Unified and simplified legal framework for companies envisaged
On 18 March 2026, the European Commission presented revolutionary proposals aimed at fundamentally simplifying the legal framework regarding the establishment and expansion of companies within the European Single Market.
Central to the initiative is an optional, uniform set of rules in the form of a “virtual 28th Member State / regime”. Of particular interest are the following aspects:
- Fast incorporation: Fully digital incorporation within 48 hours at a cost of less than EUR 100
- No minimum capital requirement
- No notary requirement: Neither for the formation of the company nor for the transfer of shares
- Fully digital operations: All business processes can be handled digitally, including financing
- Simplified administrative procedures: One-time submission of company information via an EU-level interface connecting national business registers; in a second step, the establishment of a central EU register, alongside the allocation of tax identification and VAT numbers without the need for resubmission of paperwork
- Uniform legal framework: Independence from the place of incorporation, coupled with simplified liquidation and insolvency procedures
- EU-wide employee participation plans: Taxation of options for employees deferred until the point of disposal, without complex requirements
The objective is to simplify access to the European Single Market of approximately 450 million consumers for European growth companies and to mobilise investment more efficiently. At present, companies in the EU face considerable barriers: Divergent national legal regimes necessitate parallel structures across multiple member states. This results in significant administrative burden, time delays and costs when scaling across the EU, posing structural challenges particularly for young and innovative companies and constraining their growth.
The 28th regime does not aim to amend (harmonise) national legal systems, but rather to provide an additional, optional, uniform EU-wide framework. Under this regime, companies would therefore be able to choose between national company law (e.g. a German GmbH) and the EU regime (“EU Inc.”).
Outlook
The detailed legislative proposals are expected to be submitted shortly and will be subject to further negotiations at EU level, with a political agreement envisaged by the end of 2026. As has been the case with similar initiatives, a key challenge will be ensuring that European protection standards are not undermined, for example in relation to employees’ rights.

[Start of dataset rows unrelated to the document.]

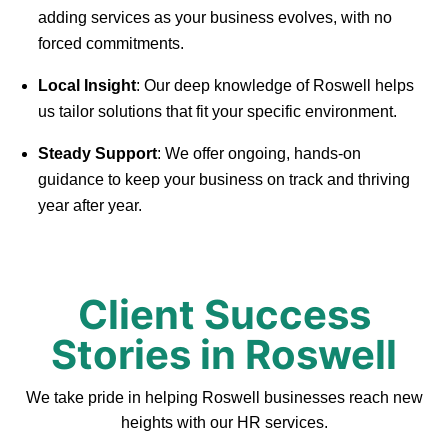
adding services as your business evolves, with no
forced commitments.
Local Insight
: Our deep knowledge of Roswell helps
us tailor solutions that fit your specific environment.
Steady Support
: We offer ongoing, hands-on
guidance to keep your business on track and thriving
year after year.
Client Success
Stories in Roswell
We take pride in helping Roswell businesses reach new
heights with our HR services.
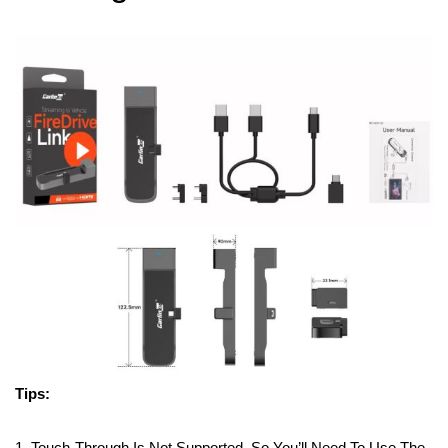
Tips:
1. Touch-Through Is Not Supported, So You’ll Need To Use The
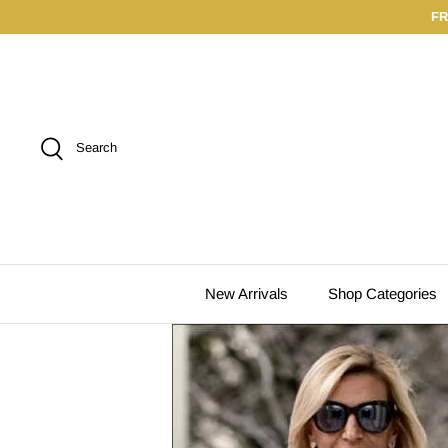
Skip
FR
to
content
Search
New Arrivals
Shop Categories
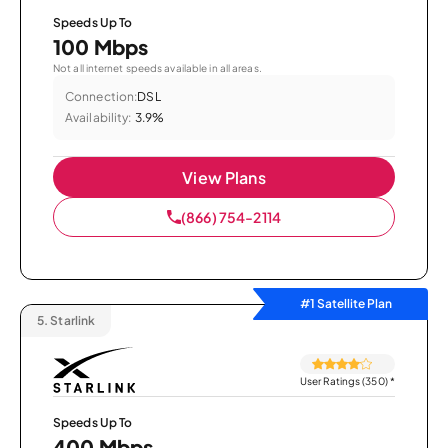
Speeds Up To
100 Mbps
Not all internet speeds available in all areas.
Connection:
DSL
Availability:
3.9%
View Plans
(866) 754-2114
#1 Satellite Plan
5.
Starlink
User Ratings (350)
*
Speeds Up To
400 Mbps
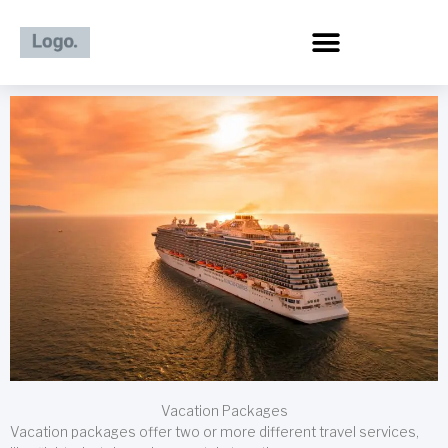
Skip
to
content
Vacation Packages
Vacation packages offer two or more different travel services,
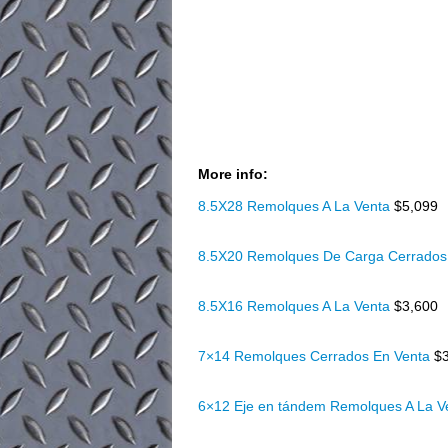
More info:
8.5X28 Remolques A La Venta
$5,099
8.5X20 Remolques De Carga Cerrados
8.5X16 Remolques A La Venta
$3,600
7×14 Remolques Cerrados En Venta
$
6×12 Eje en tándem Remolques A La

If implemented as currently envisaged, the EU Inc. would be highly attractive. It has the potential to become a genuine game changer and to put existing national legal forms, such as the German GmbH, at a clear competitive disadvantage, whose formation and financing are widely regarded, in an international comparison, as unnecessarily bureaucratic and therefore both time- and cost-intensive. We advocate for also enabling a streamlined transformation from national legal forms into the EU Inc. regime.